Thema dieser Show ist "in den Ring steigen". Es treten immer zwei Jungunternehmer gegeneinander an und versuchen ihre Firma besser darzustellen als die Konkurrenz. Dafür haben sie extra einen Boxring aufgebaut. Mann, ich wünschte ich dürfte wirklich mich wirklich einfach prügeln. Wenigstens sind die Vorträge alle auf Englisch. In Japan heißt das: Heimvorteil!
Dann legt mein Kontrahent los. In 6 Jahren hier habe ich keinen Japaner so sauberes und akzentfreies Englisch sprechen hören. Heimvorteil für den Arsch. Natürlich ist seine Firma auch viel größer und Erfolgreicher als meine. Aber ehrlich: weniger Erfolgreich könnte er auch nicht sein.
Ich versuche mein Bestes um wenigstens auf der "Leidenschaft und Vision für die Zukunft" Skala zu punkten.
Tatsächlich komme ich damit gut an. Erster Knock-Out. Weiter in die zweite Runde. Wollte ich überhaupt eine Runde weiter kommen?

Die zweite Runde ist auch schon das Finale in meiner Gewichtsklasse (nach Firmengröße - wobei ich glaube dass die Veranstalter mein Stammkapital falsch eingeordnet haben um mich überhaupt mitmachen lassen  zu können. Osaka ist halt nicht so ein heißes Start-Up Pflaster. Da muss man nehmen wen man kriegen kann.
Mein neuer Kontrahent entwickelt eine Smartphone App. Ha, wie langweilig. Da kann ich bestimmt mit meinem VR-Zeug Eindruck schinden! Das Problem ist, dass ein Smartphone in die Hosentasche passt und jeder eines dabei hat - und er eine Live-Demonstration auf der Bühne durchziehen kann. Nja, das war's wohl.
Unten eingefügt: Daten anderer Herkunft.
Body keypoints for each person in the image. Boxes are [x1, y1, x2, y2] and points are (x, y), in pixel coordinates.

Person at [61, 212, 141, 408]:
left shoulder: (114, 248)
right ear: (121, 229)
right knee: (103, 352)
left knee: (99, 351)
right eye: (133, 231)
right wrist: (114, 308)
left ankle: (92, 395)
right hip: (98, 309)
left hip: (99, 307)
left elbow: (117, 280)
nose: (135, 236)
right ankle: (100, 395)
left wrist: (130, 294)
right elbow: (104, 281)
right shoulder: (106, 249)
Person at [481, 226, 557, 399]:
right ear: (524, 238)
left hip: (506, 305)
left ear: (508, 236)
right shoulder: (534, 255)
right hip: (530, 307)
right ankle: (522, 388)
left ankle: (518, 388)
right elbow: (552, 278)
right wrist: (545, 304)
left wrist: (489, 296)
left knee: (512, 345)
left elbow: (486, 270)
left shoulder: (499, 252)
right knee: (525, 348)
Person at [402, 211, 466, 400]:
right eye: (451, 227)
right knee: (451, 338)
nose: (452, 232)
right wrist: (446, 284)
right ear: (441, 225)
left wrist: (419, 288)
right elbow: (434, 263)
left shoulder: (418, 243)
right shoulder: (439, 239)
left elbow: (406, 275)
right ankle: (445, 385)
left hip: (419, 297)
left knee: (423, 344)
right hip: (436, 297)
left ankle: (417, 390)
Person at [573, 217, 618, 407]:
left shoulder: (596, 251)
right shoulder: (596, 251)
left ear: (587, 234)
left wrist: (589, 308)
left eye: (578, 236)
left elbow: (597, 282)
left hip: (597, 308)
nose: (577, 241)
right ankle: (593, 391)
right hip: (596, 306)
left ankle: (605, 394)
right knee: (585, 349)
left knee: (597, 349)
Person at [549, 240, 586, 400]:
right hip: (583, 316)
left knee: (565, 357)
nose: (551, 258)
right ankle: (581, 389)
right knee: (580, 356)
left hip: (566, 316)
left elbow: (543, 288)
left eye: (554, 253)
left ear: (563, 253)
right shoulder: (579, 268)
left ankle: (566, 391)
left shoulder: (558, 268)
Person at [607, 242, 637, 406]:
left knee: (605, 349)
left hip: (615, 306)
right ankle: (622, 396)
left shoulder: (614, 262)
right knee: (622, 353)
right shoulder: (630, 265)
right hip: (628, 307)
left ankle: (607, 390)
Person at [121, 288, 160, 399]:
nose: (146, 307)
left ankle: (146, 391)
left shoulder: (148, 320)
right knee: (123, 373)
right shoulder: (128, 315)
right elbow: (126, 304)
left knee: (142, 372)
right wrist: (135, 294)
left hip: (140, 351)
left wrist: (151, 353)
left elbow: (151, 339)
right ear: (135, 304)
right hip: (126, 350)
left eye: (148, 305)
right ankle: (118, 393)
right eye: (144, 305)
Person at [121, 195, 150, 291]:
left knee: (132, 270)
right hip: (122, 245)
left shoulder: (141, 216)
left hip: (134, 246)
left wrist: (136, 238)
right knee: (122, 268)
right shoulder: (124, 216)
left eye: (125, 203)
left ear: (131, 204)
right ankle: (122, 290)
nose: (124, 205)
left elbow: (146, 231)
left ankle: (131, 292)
Aber bevor ich rausgeworfen werde gebe ich dir noch einen Nierenhaken, Freundchen! Ich weise freundlich darauf hin, dass sein Service auf der Liste der Dinge seht, die vermutlich bald von einer Künstlichen Intelligenz erledigt werden kann (zu diesem Zeitpunkt ist das angeblich fast alles). Mein Start-Up dagegen ist für kreative Schöpfer, und Kreativität - dass wird für immer dem Menschen vorbehalten sein!
Selber weiß ich leider zu viel über KI um zu wissen dass das so nicht passieren wird.
Aber das Publikum und die Ringrichter nicht. Knock-out! Mein Maskottchen-Kostüm hat Stahlhandschuhe!

Irgendwie habe ich es geschafft mit Null Vorbereitung und einer scheiternden Firma der Fliegengewichts-Unternehmer-Champion von Osaka zu werden. Kannst du gar nicht ausdenken.
Und jetzt?
Jetzt schicken sie mich zur Weltmeisterschaft! Nach Portugal! Ich wollte heute noch nicht mal mein Haus verlassen (was ich auch geschafft hätte wenn sie mich nicht quasi genötigt hätten). Jetzt gehe ich nach Portugal. Zusammen mit dem Schwergewichts-Champion. Der ist übrigens Schwede.
Japan, du mußt mal aufhören Ausländer als Maskottchen vorn aufs Spielfeld zu stellen.